> ESTRATTO DELLA PAGINA
_____
Riflessioni sulla Tecnosophia

di Walter J. Mendizza - indice articoli

 

Aspettando la fine del fondo...

Dicembre 2012


Siamo a dicembre, tra poco sarà il famoso 21.12.2012 e in questa rubrica non poteva mancare un riferimento all’imminente fine del mondo. Una trovata di marketing messa in piedi da qualche brillante mente perversa che ha saputo sfruttare le nostre paure più profonde. Ad ogni modo quello che appare chiaro è che non se ne parla più ormai da qualche mese, meglio dimenticare e far dimenticare questa insensata profezia. I media non proferiscono più parola. Talmente vergognosa è stata la panzana che nessuno di quelli che scrivevano o parlavano sul tema ha detto più niente: nessuno fa il benché minimo squittio. Hanno buggerato mezzo mondo, ci hanno guadagnato sopra e adesso stanno cheti cheti, guardano dall’altra parte, cambiano tema … non sia cosa che qualcuno possa chiedere il conto delle loro baggianate.
_____
> COMPLETA QUANTO SEGUE
1. Trascrivi senza modifiche, dal brano sulla fine del mondo del 2012, il tratto che va da "Siamo a dicembre, tra" fino a "delle loro baggianate.".
2. Prosegui il brano sulla fine del mondo del 2012 partendo dopo la sua ultima frase.
Per questa parte il materiale non serve.
_____
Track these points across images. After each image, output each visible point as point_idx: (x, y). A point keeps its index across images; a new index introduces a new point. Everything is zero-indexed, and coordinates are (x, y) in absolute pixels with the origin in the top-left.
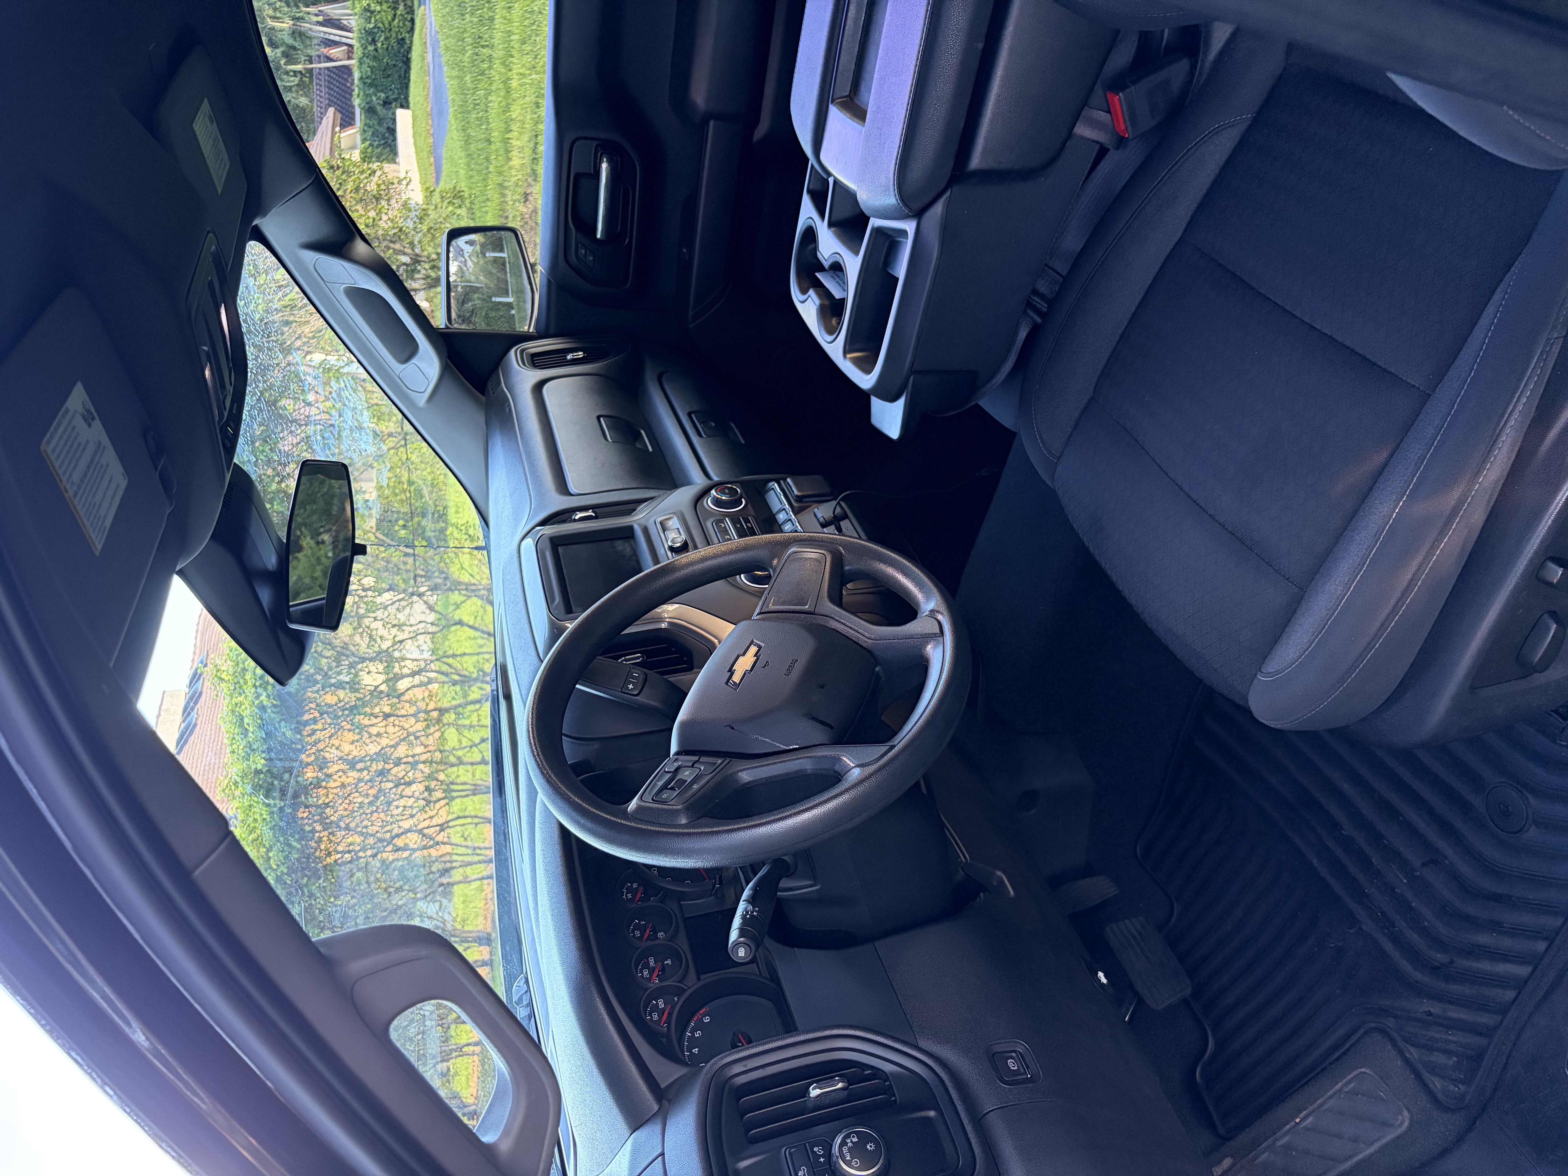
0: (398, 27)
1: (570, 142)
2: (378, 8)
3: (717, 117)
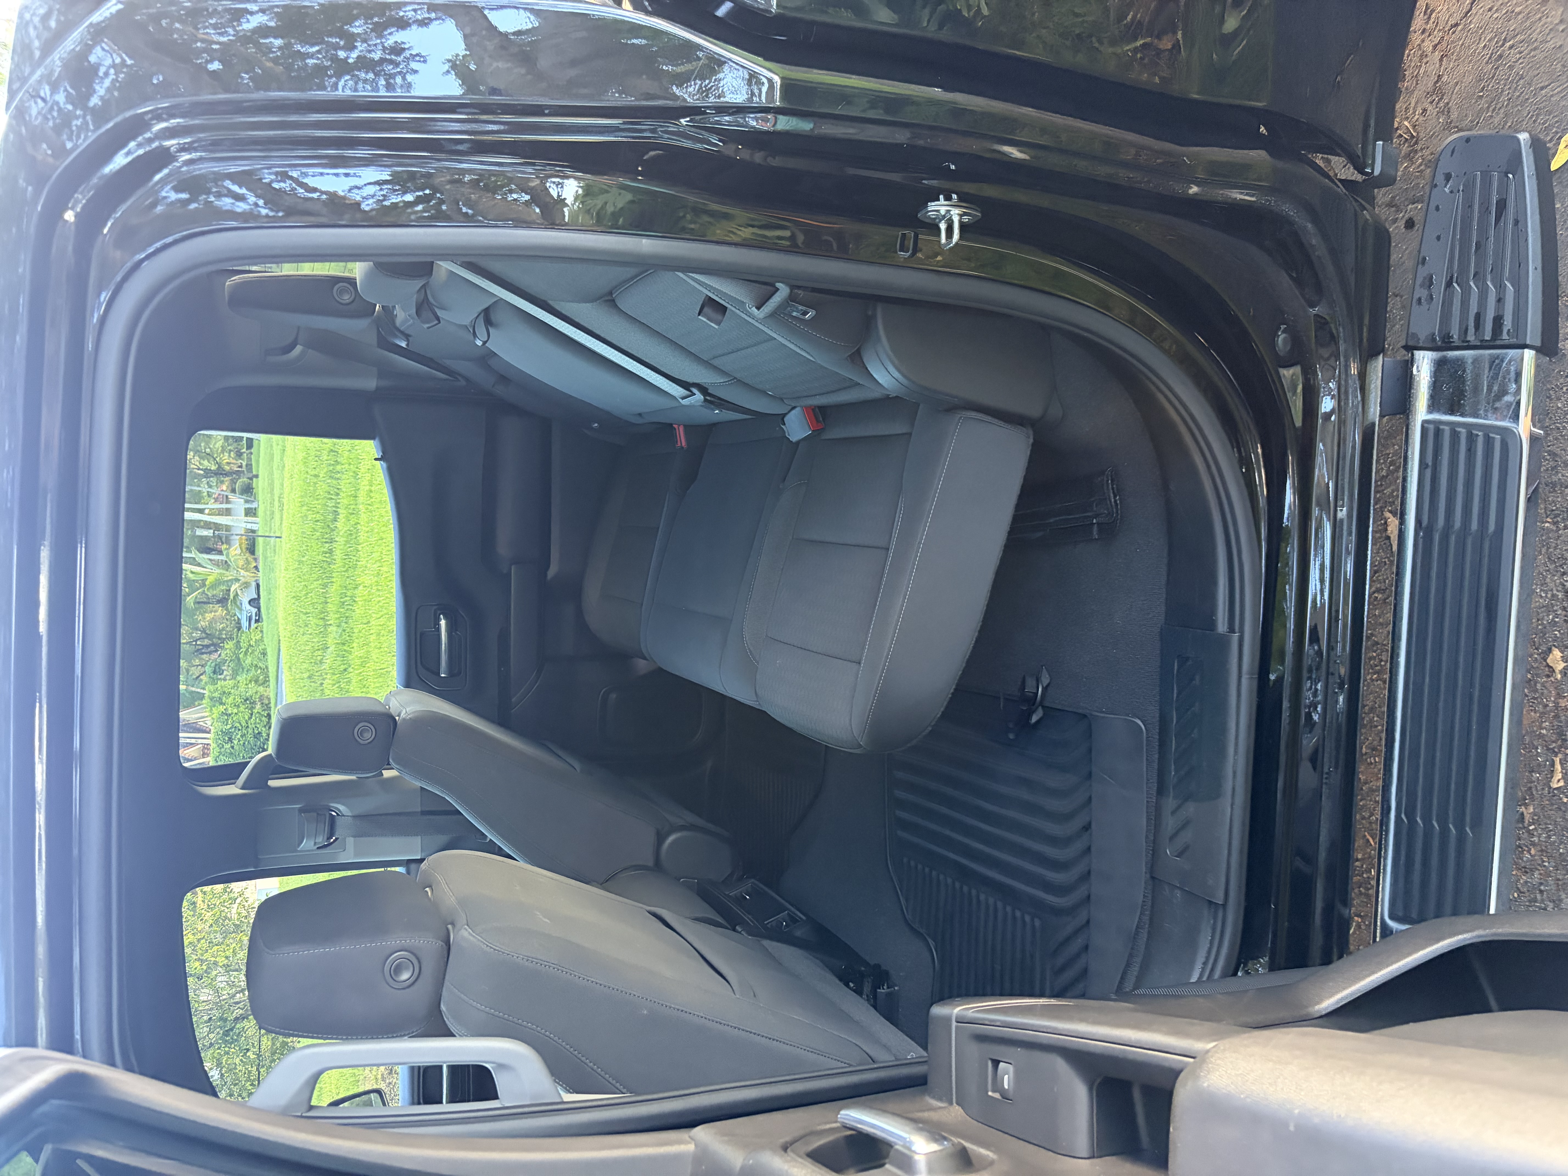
2: (235, 710)
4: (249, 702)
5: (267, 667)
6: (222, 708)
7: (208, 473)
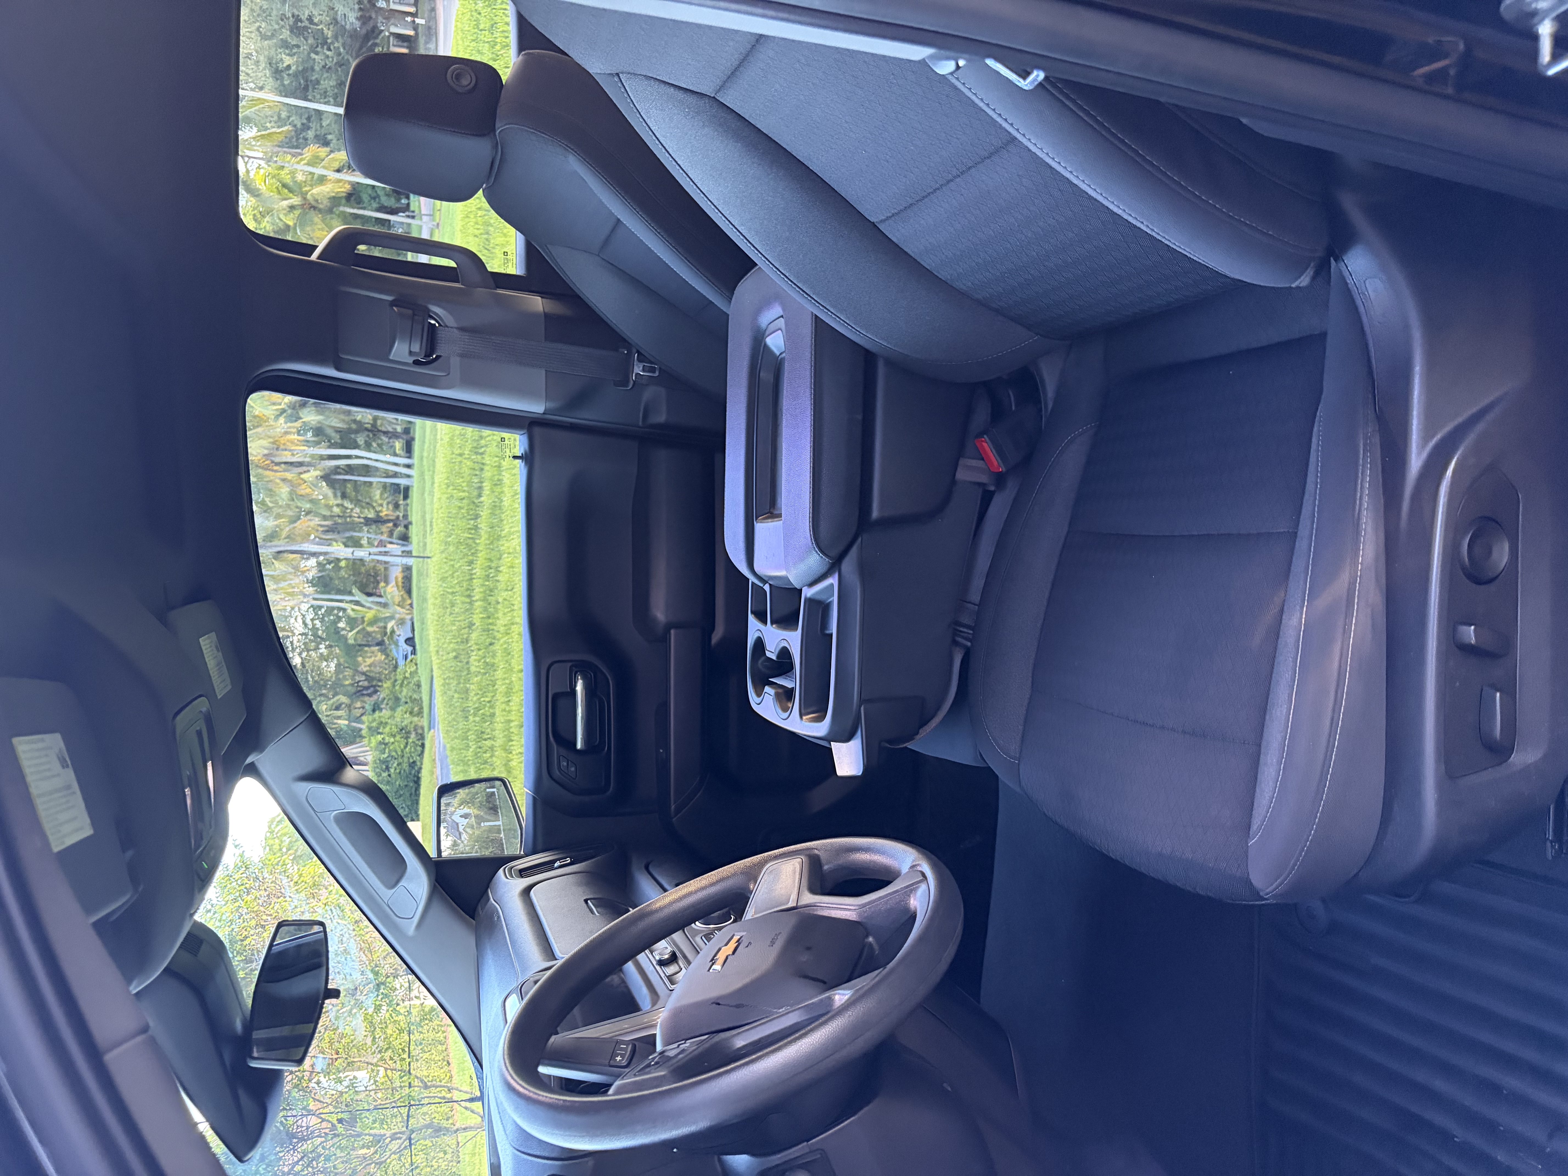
0: (410, 752)
1: (547, 665)
2: (392, 740)
3: (677, 626)
4: (404, 732)
5: (421, 698)
6: (380, 737)
7: (368, 522)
_____
> SOLUZIONI DELLE ATTIVITÀ
1.
Siamo a dicembre, tra poco sarà il famoso 21.12.2012 e in questa rubrica non poteva mancare un riferimento all’imminente fine del mondo. Una trovata di marketing messa in piedi da qualche brillante mente perversa che ha saputo sfruttare le nostre paure più profonde. Ad ogni modo quello che appare chiaro è che non se ne parla più ormai da qualche mese, meglio dimenticare e far dimenticare questa insensata profezia. I media non proferiscono più parola. Talmente vergognosa è stata la panzana che nessuno di quelli che scrivevano o parlavano sul tema ha detto più niente: nessuno fa il benché minimo squittio. Hanno buggerato mezzo mondo, ci hanno guadagnato sopra e adesso stanno cheti cheti, guardano dall’altra parte, cambiano tema … non sia cosa che qualcuno possa chiedere il conto delle loro baggianate.

2.
Ma non devono temere, noi siamo italiani brava gente… ci piacciono quelli che sanno raccontarla, nessuno tiene conto delle balle che ogni giorno ci riferiscono i giornali, la radio o la tv; abbiamo acquisito una insensibilità alle notizie. Potremmo definirla assuefazione, cioè quella situazione in cui dopo un periodo di prolungata esposizione a uno stimolo, questo perde il suo richiamo e possiamo di nuovo percepirlo solo se esso varia. E’ questo il motivo per il quale una notizia non dura più di qualche giorno: siamo diventati avvezzi ad essa, come i sensation seekers, cioè i cercatori di emozioni che si assuefanno in brevissimo tempo e devono andare alla costante ricerca di stimoli nuovi.

Nel caso della “fine del mondo” c’erano alcune caratteristiche che la rendevano appetibile e soprattutto sfruttabile dal punto di vista commerciale: l’intensità, la durata, la rilevanza, la discriminazione. La discriminazione è la caratteristica di uno stimolo di essere semplice o complesso. Lo stimolo semplice stanca prima. Nel nostro caso, la fine del mondo, si presentava come uno stimolo complesso. Insomma, un business garantito da tutti i punti di vista; forse un po’ meno da quello della logica, ma si sa, mica sono le cose più logiche ad essere quelle più vendute; tra pochi giorni dovrebbe finire il mondo ma siamo, logicamente, tutti tranquilli. Il business della profezia Maya ha fatto l’en plein nei mesi scorsi e adesso langue. Gli agitatori di professione, quelli che tirano le pietre nello stagno (salvo poi nascondere la mano) hanno fatto il loro gioco: lanciato il sasso con una mano e incassato con l’altra.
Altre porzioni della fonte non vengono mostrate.